Young people named it the Freedom Summer Project. It was the largest campaign to register voters—in 1964, an election year—and it was the most significant demonstration of African Americans’ political strength in the Civil Rights Movement. Congressman John Lewis, then chairman of the Student Nonviolent Coordinating Committee (SNCC), wrote that the objective of Freedom Summer was to “force a showdown between the local and federal government.” One significant yet overlooked part of this history is the way activists moved beyond the ballot box to politicize the right to an education.

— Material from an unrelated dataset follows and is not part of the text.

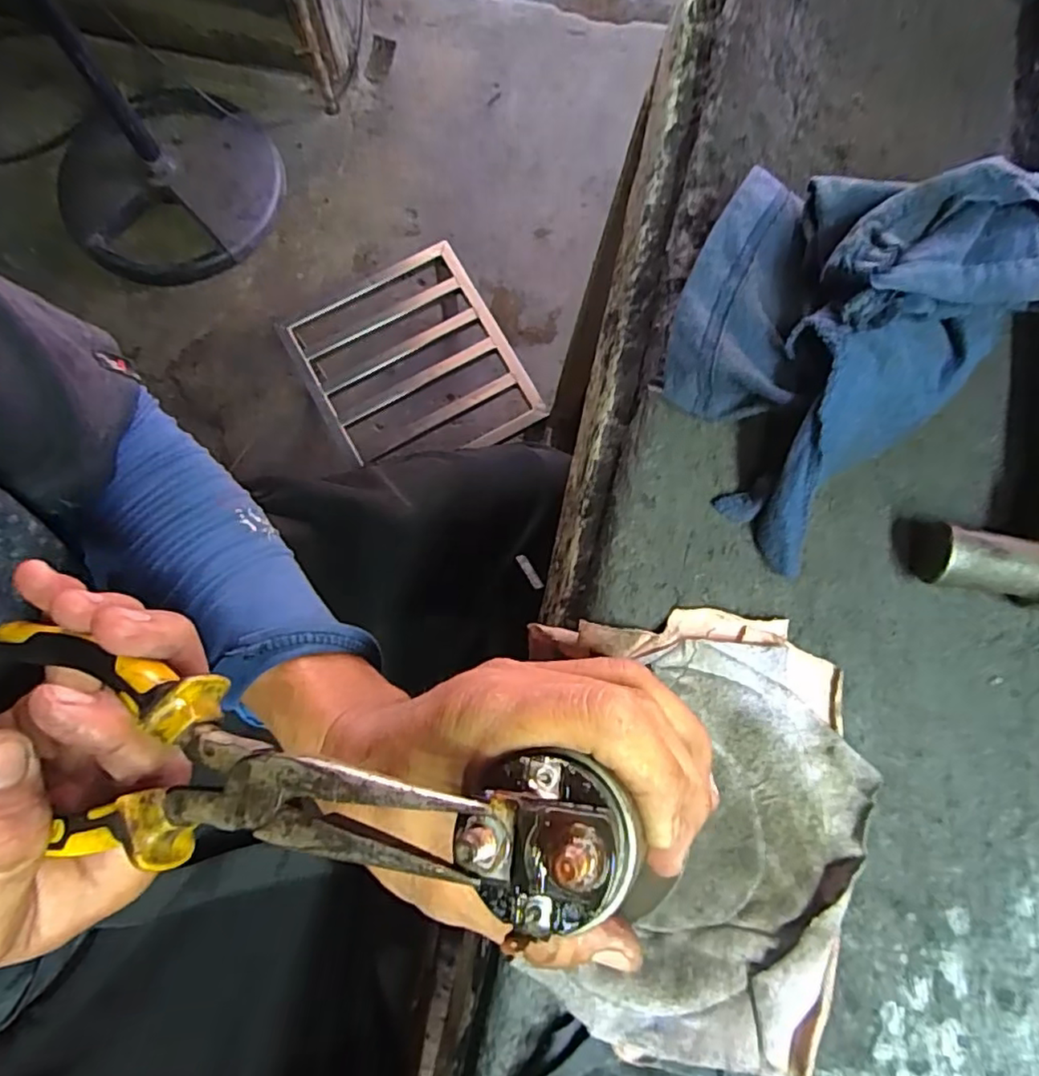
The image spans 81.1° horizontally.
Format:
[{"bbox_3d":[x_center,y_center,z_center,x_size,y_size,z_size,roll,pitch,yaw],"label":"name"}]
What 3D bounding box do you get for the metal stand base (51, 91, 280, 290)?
[{"bbox_3d":[-0.684,-0.695,1.180,0.409,0.081,0.414,0,79,-1],"label":"metal stand base"}]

A segment of the Freedom Riders, activists who painstakingly sat in at segregated bus terminals in 1961, organized the project. When they moved to Mississippi to register voters, young people called them “Freedom Fighters.” Their presence inspired a level of terrorism that had not been seen in the South since Reconstruction. From June to August 1964 alone, police arrested more than 1,000 protesters and local segregationists murdered three freedom workers, assaulted over 80 activists, opened fire on demonstrators over 35 times, and set fire to 35 churches. Activists remained undeterred. During the course of the summer they successfully pressured Congress to end a seven-week filibuster and pass the Civil Rights Act of 1964.
Freedom Fighters also forced Southern states to admit a handful of black students to all-white schools. Mississippi reluctantly desegregated its schools in 1964, becoming the last state in the country to do so. Yet activists were critical of the assumption that integration guaranteed quality. Activist, and later Algebra Project founder, Bob Moses asked in the fall of 1964, “Why can’t we set up our own schools? What students really need to learn is how to be organized to work on the society to change it.” To civil rights leaders like Moses and Dave Dennis, an instrumental organizer from the Congress of Racial Equality (CORE), quality education did not necessarily mean seating a black student next to a white student. It meant making sure every school adopted a rigorous curriculum, hired excellent teachers, and provided an opportunity for economic mobility.
Fifty years later, it is clear that this struggle for a quality education was just as important as the right to vote. In the midst of the violence that summer, young people still in middle and high school joined the frontlines of the Civil Rights Movement. They participated in marches and demonstrations. They served time in jail. But the story of the Freedom Schools and the struggle for educational quality was relegated to the back pages of the New York Times.
If the civil rights revolution was to succeed, organizers reasoned, African Americans still in their teens had to be properly educated. As more than 2,000 college students from across the country volunteered to register voters, a select minority opted to teach in 41 “Freedom Schools”—alternative middle and high schools that taught the art of resistance and the strategies of protest. The United Federation of Teachers in New York sent the largest contingent of teachers, and over 2,500 students were ready to greet them.
The Freedom Schools raised questions about the very nature of American democracy—in particular, how to provide a quality education to all citizens, a still-unrealized promise that had been embedded in the monumental Brown v. Board of Education decision (1954). In 1964, a small yet vocal number of African American students opted to boycott the public schools altogether. They questioned the logic of entering white classrooms that had reacted violently to desegregation orders. For students who boycotted their public schools, Freedom Schools served as a replacement for conventional classrooms.
Other Freedom School students remained in their segregated schools once the summer was over but demanded improvements. They insisted that white educators include African American history and literature in the curriculum. They pushed back against the goals of vocational education that typically defined black education and made it clear that they wanted preparation for college. Through it all, political consciousness remained paramount. When Freedom School students were suspended for wearing “One Man, One Vote” buttons in the Delta, students walked out and shut down the school. The court case that followed was used as precedent in Tinker v. Des Moines (1969), which protected students’ right to free speech.
Fifty years later, many of the Freedom Schools’ goals still elude African American students. Segregation has once again come to define the nature of education throughout the South, and in many Northern cities such as Chicago and New York. Gary Orfield of the Civil Rights Project found that 80 per cent of Latino students and 74 per cent of black students attend majority “nonwhite” schools (50-100 per cent minority) across the nation. As he and other researchers have noted, (re)segregation is fundamentally connected to resources and opportunity. Schools that are failing are afflicted by high dropout rates, a detrimental lack of resources, and a vocational emphasis that guides students to menial labor at best.
The Freedom Summer Project brought many notable achievements. It is often noted, for example, that Mississippi now has more elected black officials than any other state in the country. But Mississippi often ranks last, or nearly last, in the nation in terms of per pupil expenditure, standardized test scores, high school completion, and college access. As Americans grapple with controversial new voter registration laws, the struggle for a quality education, too, demands renewed attention. Revisiting the long-overlooked history of Freedom Schools may help inspire solutions.